### Provided material

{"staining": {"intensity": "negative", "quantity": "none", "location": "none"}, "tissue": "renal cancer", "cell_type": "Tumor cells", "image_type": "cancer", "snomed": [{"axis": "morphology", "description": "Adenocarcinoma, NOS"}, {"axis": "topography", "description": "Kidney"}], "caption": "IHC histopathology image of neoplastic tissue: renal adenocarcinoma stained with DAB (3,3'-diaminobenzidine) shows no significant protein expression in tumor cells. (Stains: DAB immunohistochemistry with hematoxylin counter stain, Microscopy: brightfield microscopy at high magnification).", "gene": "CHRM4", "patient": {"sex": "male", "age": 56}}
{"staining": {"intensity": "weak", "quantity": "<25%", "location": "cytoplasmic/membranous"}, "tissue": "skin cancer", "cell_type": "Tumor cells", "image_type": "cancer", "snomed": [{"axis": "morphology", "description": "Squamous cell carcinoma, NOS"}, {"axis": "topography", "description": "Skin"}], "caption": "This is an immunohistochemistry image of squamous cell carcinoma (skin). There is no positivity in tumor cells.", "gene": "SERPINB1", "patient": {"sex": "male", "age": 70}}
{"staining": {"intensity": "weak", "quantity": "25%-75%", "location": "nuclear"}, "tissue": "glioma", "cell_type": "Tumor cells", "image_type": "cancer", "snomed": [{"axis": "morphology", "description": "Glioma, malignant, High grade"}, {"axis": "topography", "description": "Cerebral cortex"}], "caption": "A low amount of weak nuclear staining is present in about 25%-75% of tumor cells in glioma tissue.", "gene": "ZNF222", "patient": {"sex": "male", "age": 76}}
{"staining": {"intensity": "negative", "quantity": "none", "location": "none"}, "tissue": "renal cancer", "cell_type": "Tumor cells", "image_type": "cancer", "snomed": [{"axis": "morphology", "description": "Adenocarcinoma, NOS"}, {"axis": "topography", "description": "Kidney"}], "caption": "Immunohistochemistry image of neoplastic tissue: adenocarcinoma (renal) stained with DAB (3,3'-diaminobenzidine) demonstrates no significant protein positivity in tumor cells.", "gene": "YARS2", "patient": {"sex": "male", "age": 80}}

### Instructions to follow
The answer should repeat every line of the listing exactly.

### Response area
{"staining": {"intensity": "negative", "quantity": "none", "location": "none"}, "tissue": "renal cancer", "cell_type": "Tumor cells", "image_type": "cancer", "snomed": [{"axis": "morphology", "description": "Adenocarcinoma, NOS"}, {"axis": "topography", "description": "Kidney"}], "caption": "IHC histopathology image of neoplastic tissue: renal adenocarcinoma stained with DAB (3,3'-diaminobenzidine) shows no significant protein expression in tumor cells. (Stains: DAB immunohistochemistry with hematoxylin counter stain, Microscopy: brightfield microscopy at high magnification).", "gene": "CHRM4", "patient": {"sex": "male", "age": 56}}
{"staining": {"intensity": "weak", "quantity": "<25%", "location": "cytoplasmic/membranous"}, "tissue": "skin cancer", "cell_type": "Tumor cells", "image_type": "cancer", "snomed": [{"axis": "morphology", "description": "Squamous cell carcinoma, NOS"}, {"axis": "topography", "description": "Skin"}], "caption": "This is an immunohistochemistry image of squamous cell carcinoma (skin). There is no positivity in tumor cells.", "gene": "SERPINB1", "patient": {"sex": "male", "age": 70}}
{"staining": {"intensity": "weak", "quantity": "25%-75%", "location": "nuclear"}, "tissue": "glioma", "cell_type": "Tumor cells", "image_type": "cancer", "snomed": [{"axis": "morphology", "description": "Glioma, malignant, High grade"}, {"axis": "topography", "description": "Cerebral cortex"}], "caption": "A low amount of weak nuclear staining is present in about 25%-75% of tumor cells in glioma tissue.", "gene": "ZNF222", "patient": {"sex": "male", "age": 76}}
{"staining": {"intensity": "negative", "quantity": "none", "location": "none"}, "tissue": "renal cancer", "cell_type": "Tumor cells", "image_type": "cancer", "snomed": [{"axis": "morphology", "description": "Adenocarcinoma, NOS"}, {"axis": "topography", "description": "Kidney"}], "caption": "Immunohistochemistry image of neoplastic tissue: adenocarcinoma (renal) stained with DAB (3,3'-diaminobenzidine) demonstrates no significant protein positivity in tumor cells.", "gene": "YARS2", "patient": {"sex": "male", "age": 80}}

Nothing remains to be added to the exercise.